▶ About this exercise
Copy each line below without leaving any out.

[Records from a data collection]
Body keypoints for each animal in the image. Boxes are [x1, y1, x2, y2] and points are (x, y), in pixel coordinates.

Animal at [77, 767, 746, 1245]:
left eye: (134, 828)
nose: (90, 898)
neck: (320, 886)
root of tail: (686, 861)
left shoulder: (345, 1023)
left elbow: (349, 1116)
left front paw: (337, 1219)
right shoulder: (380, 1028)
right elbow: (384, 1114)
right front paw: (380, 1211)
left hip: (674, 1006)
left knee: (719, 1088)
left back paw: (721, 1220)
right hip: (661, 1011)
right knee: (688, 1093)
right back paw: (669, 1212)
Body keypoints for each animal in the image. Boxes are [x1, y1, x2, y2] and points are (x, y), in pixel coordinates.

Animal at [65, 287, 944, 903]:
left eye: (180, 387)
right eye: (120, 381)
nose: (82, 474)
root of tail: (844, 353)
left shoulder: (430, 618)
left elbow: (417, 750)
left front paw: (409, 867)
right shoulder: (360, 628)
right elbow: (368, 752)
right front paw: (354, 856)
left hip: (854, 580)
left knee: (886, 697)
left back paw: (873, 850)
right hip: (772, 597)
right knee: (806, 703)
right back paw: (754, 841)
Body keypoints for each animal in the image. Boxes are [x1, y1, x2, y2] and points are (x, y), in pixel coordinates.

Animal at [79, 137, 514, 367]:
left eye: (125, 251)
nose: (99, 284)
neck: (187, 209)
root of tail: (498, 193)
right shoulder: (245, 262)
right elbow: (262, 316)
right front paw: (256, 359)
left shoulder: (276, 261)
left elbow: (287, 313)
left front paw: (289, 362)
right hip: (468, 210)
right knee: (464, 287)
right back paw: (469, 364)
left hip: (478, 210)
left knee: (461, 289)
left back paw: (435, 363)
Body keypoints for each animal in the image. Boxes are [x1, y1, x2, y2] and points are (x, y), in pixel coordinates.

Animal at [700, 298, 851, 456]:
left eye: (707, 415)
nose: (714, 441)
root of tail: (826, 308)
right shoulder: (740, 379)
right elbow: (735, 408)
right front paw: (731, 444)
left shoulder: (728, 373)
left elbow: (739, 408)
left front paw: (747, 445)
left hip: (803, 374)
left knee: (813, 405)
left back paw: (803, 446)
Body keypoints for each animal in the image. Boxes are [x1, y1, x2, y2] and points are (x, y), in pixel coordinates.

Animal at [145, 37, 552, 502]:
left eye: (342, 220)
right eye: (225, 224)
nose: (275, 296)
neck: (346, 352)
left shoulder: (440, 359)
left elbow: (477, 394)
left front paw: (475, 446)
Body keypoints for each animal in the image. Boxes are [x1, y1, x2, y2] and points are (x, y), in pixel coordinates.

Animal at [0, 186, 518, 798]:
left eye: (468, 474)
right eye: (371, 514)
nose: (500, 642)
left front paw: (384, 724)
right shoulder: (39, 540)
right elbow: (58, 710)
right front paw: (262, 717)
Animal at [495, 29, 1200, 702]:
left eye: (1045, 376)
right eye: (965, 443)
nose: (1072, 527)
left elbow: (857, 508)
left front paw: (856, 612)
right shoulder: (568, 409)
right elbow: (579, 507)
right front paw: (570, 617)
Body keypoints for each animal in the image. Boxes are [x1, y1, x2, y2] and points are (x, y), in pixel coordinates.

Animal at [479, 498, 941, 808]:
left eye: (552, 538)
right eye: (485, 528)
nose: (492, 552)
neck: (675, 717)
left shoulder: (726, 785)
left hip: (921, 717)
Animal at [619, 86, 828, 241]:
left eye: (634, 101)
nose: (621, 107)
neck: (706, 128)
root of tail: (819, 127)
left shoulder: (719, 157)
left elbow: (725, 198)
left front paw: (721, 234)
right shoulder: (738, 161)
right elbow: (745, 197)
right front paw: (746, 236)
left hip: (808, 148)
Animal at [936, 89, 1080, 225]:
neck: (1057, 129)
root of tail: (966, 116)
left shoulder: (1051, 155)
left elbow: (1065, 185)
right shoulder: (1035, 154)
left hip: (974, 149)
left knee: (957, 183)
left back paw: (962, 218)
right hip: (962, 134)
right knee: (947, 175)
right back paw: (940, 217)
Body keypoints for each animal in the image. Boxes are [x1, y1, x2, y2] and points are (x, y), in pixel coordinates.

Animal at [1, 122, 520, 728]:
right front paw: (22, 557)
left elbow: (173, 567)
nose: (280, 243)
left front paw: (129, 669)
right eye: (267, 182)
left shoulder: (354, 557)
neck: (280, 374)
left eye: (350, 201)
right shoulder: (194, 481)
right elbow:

▶ Your response
Body keypoints for each animal in the image. Boxes are [x1, y1, x2, y2] and points are (x, y), in pixel coordinates.

Animal at [77, 767, 746, 1245]:
left eye: (134, 828)
nose: (90, 898)
neck: (320, 886)
root of tail: (686, 861)
left shoulder: (345, 1023)
left elbow: (349, 1116)
left front paw: (337, 1219)
right shoulder: (380, 1028)
right elbow: (384, 1114)
right front paw: (380, 1211)
left hip: (674, 1006)
left knee: (719, 1088)
left back paw: (721, 1220)
right hip: (661, 1011)
right knee: (688, 1093)
right back paw: (669, 1212)
Body keypoints for each animal in the image. Boxes are [x1, y1, x2, y2] and points are (x, y), in pixel coordinates.

Animal at [65, 287, 944, 903]:
left eye: (180, 387)
right eye: (120, 381)
nose: (82, 474)
root of tail: (844, 353)
left shoulder: (430, 618)
left elbow: (417, 750)
left front paw: (409, 867)
right shoulder: (360, 628)
right elbow: (368, 752)
right front paw: (354, 856)
left hip: (854, 580)
left knee: (886, 697)
left back paw: (873, 850)
right hip: (772, 597)
right knee: (806, 703)
right back paw: (754, 841)
Body keypoints for each animal in the image. Boxes are [x1, y1, x2, y2] and points are (x, y), in pixel coordinates.

Animal at [79, 137, 514, 367]:
left eye: (125, 251)
nose: (99, 284)
neck: (187, 209)
root of tail: (498, 193)
right shoulder: (245, 262)
right elbow: (262, 316)
right front paw: (256, 359)
left shoulder: (276, 261)
left elbow: (287, 313)
left front paw: (289, 362)
right hip: (468, 210)
right knee: (464, 287)
right back paw: (469, 364)
left hip: (478, 210)
left knee: (461, 289)
left back paw: (435, 363)
Body keypoints for each animal in the image. Boxes are [x1, y1, x2, y2] and points are (x, y), in pixel coordinates.

Animal at [700, 298, 851, 456]:
left eye: (707, 415)
nose: (714, 441)
root of tail: (826, 308)
right shoulder: (740, 379)
right elbow: (735, 408)
right front paw: (731, 444)
left shoulder: (728, 373)
left elbow: (739, 408)
left front paw: (747, 445)
left hip: (803, 374)
left knee: (813, 405)
left back paw: (803, 446)
Body keypoints for each animal in the image. Boxes are [x1, y1, x2, y2] and points are (x, y), in pixel coordinates.

Animal at [145, 37, 552, 502]:
left eye: (342, 220)
right eye: (225, 224)
nose: (275, 296)
neck: (346, 352)
left shoulder: (440, 359)
left elbow: (477, 394)
left front paw: (475, 446)
Body keypoints for each animal in the image. Boxes are [x1, y1, x2, y2] and points are (x, y), in pixel coordinates.

Animal at [0, 186, 518, 798]:
left eye: (468, 474)
right eye: (371, 514)
nose: (500, 642)
left front paw: (384, 724)
right shoulder: (39, 540)
right elbow: (58, 710)
right front paw: (262, 717)
Animal at [495, 29, 1200, 702]:
left eye: (1045, 376)
right eye: (965, 443)
nose: (1072, 527)
left elbow: (857, 508)
left front paw: (856, 612)
right shoulder: (568, 409)
right elbow: (579, 507)
right front paw: (570, 617)
Body keypoints for each animal in the image. Boxes are [x1, y1, x2, y2] and points are (x, y), in pixel coordinates.

Animal at [479, 498, 941, 808]:
left eye: (552, 538)
right eye: (485, 528)
nose: (492, 552)
neck: (675, 717)
left shoulder: (726, 785)
left hip: (921, 717)
Animal at [619, 86, 828, 241]:
left eye: (634, 101)
nose: (621, 107)
neck: (706, 128)
root of tail: (819, 127)
left shoulder: (719, 157)
left elbow: (725, 198)
left front paw: (721, 234)
right shoulder: (738, 161)
right elbow: (745, 197)
right front paw: (746, 236)
left hip: (808, 148)
Animal at [936, 89, 1080, 225]:
neck: (1057, 129)
root of tail: (966, 116)
left shoulder: (1051, 155)
left elbow: (1065, 185)
right shoulder: (1035, 154)
left hip: (974, 149)
left knee: (957, 183)
left back paw: (962, 218)
right hip: (962, 134)
right knee: (947, 175)
right back paw: (940, 217)
Body keypoints for each animal in the image. Boxes are [x1, y1, x2, y2] and points are (x, y), in pixel coordinates.

Animal at [1, 122, 520, 728]:
right front paw: (22, 557)
left elbow: (173, 567)
nose: (280, 243)
left front paw: (129, 669)
right eye: (267, 182)
left shoulder: (354, 557)
neck: (280, 374)
left eye: (350, 201)
right shoulder: (194, 481)
right elbow:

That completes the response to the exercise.